The C7x programming model implementation supports OpenCL C like swizzle operators:
A suffix of “.x”, “.y”, “.z”, or “.w” can be used to access an element of a vector whose length is <= 4.
A suffix of “.hi” or “.lo” can be used to access the elements in the upper half of a vector (for “.hi”) or the elements in the lower half of a vector (for “.lo”).
Scalar entities or shorter vectors can be concatenated together to form longer vectors. When all of the components involved are constants, the result is a vector literal. Otherwise, the vector’s value is determined at run-time.
Vector literals
(short4)(1, 2, 3, 4);
(float2)(3.2, -2.3);
Vector concatenation
void foo(int a, int b)
{
int2 myvec = (int2)(a, b);
...
}
Vector Operations: conversion and re-interpretation
The C7x programming model includes functions that can convert or re-interpret the elements of one vector type as another vector type.
convert_() can be used to perform an element by element conversion of one vector type object into another vector type object. The source vector type and the destination vector type must be the same length.
void foo(int a, int b)
{
/* initialize a short2 vector from a converted int2 vector */
short2 svec2 = convert_short2((int2)(a, b));
...
}
as_() can be used to re-interpret the original vector type of an object as another vector type. The source type and destination type must be the same size.
Neither the convert_() nor the as_() is available for use with complex types.
Vector Operations: infix operators
When infix operators are applied to vector type objects, the operator is applied element by element. That is, each element in the result vector is the result of applying the infix operator to the corresponding elements in the source vector(s).
Unary:
Negate: -
Bitwise complement: ~
Logical not (integer vectors only): !
int4 pos_i4 = (int4)(1, 2, 3, 4);
int4 neg_i4 = -pos_i4; /* Use of negate operator initializes
* neg_i4 to (-1, -2, -3, -4)
*/
/* On C7100, the compiler will generate a special instruction to */
/* carry out the complex multiply operation and call a built-in (RTS) */
/* function to carry out the divide operation. */
void foo()
{
cfloat2 va = (cfloat2) (1.0, -2.0, 3.0, -4.0);
cfloat2 va = (cfloat2) (4.0, -2.0, -4.0, 2.0);
/* For details about the rules for complex multiplication and */
/* division, please see Annex G of the C99 C language */
/* specification. */
/* vc = < (0.0, -10.0), (-4.0, 22.0)> */
cfloat2 vc = va * vb;
/* vd = < (0.4, -0.3), (-1.0, 0.5)> */
cfloat2 vd = va / vb;
...
}
Vector Operations: built-in functions
Prototypes for all of the vector built-in functions supported in the C7x programming model are listed in the “c7x.h” header file that you can find in the “include” sub-directory where your C7000 CGT package was installed. Please refer to the contents of “c7x.h” for a complete list of the vector built-in functions.

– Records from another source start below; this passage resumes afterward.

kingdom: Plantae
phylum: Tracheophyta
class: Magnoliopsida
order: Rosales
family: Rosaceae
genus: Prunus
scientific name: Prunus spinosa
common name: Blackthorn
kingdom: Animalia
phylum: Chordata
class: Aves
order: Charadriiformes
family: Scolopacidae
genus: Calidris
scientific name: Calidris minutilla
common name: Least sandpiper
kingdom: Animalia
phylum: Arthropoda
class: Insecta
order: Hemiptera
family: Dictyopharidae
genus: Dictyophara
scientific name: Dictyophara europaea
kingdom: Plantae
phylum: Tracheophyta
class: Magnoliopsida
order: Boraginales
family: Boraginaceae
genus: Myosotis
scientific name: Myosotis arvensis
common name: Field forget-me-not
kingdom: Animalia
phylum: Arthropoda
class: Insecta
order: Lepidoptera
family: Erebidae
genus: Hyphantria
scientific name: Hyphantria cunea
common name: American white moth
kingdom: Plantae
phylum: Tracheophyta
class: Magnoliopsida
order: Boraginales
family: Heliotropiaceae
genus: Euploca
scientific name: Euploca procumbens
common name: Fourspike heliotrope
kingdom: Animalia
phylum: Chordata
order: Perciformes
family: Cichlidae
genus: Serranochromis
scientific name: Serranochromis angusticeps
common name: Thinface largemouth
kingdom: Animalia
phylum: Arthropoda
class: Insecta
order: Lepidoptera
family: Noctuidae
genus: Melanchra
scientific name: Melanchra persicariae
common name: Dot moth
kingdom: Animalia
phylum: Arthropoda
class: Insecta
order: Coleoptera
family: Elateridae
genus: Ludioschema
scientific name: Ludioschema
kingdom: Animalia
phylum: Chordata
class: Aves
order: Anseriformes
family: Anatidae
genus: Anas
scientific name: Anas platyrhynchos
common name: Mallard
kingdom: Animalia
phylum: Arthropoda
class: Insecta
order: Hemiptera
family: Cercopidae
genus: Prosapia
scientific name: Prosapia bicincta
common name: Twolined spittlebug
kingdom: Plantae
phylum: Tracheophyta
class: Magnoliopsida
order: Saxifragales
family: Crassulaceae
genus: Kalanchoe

Here is an example which uses vector built-in functions:
8 Removal of MISRA 2004 compiler command-line options
The C7000 C/C++ Compiler does not support MISRA 2004 checking as some other Texas Instruments compilers do. Therefore, the command-line options for MISRA 2004 checking have been removed and are no longer accepted by the compiler.
9 Silicon errata i2117 workaround support
The compiler option “–silicon_errata_i2117” has been added to generate code that automatically works around silicon errata i2117. MMA performance may be negatively impacted by the use of this option in edge cases.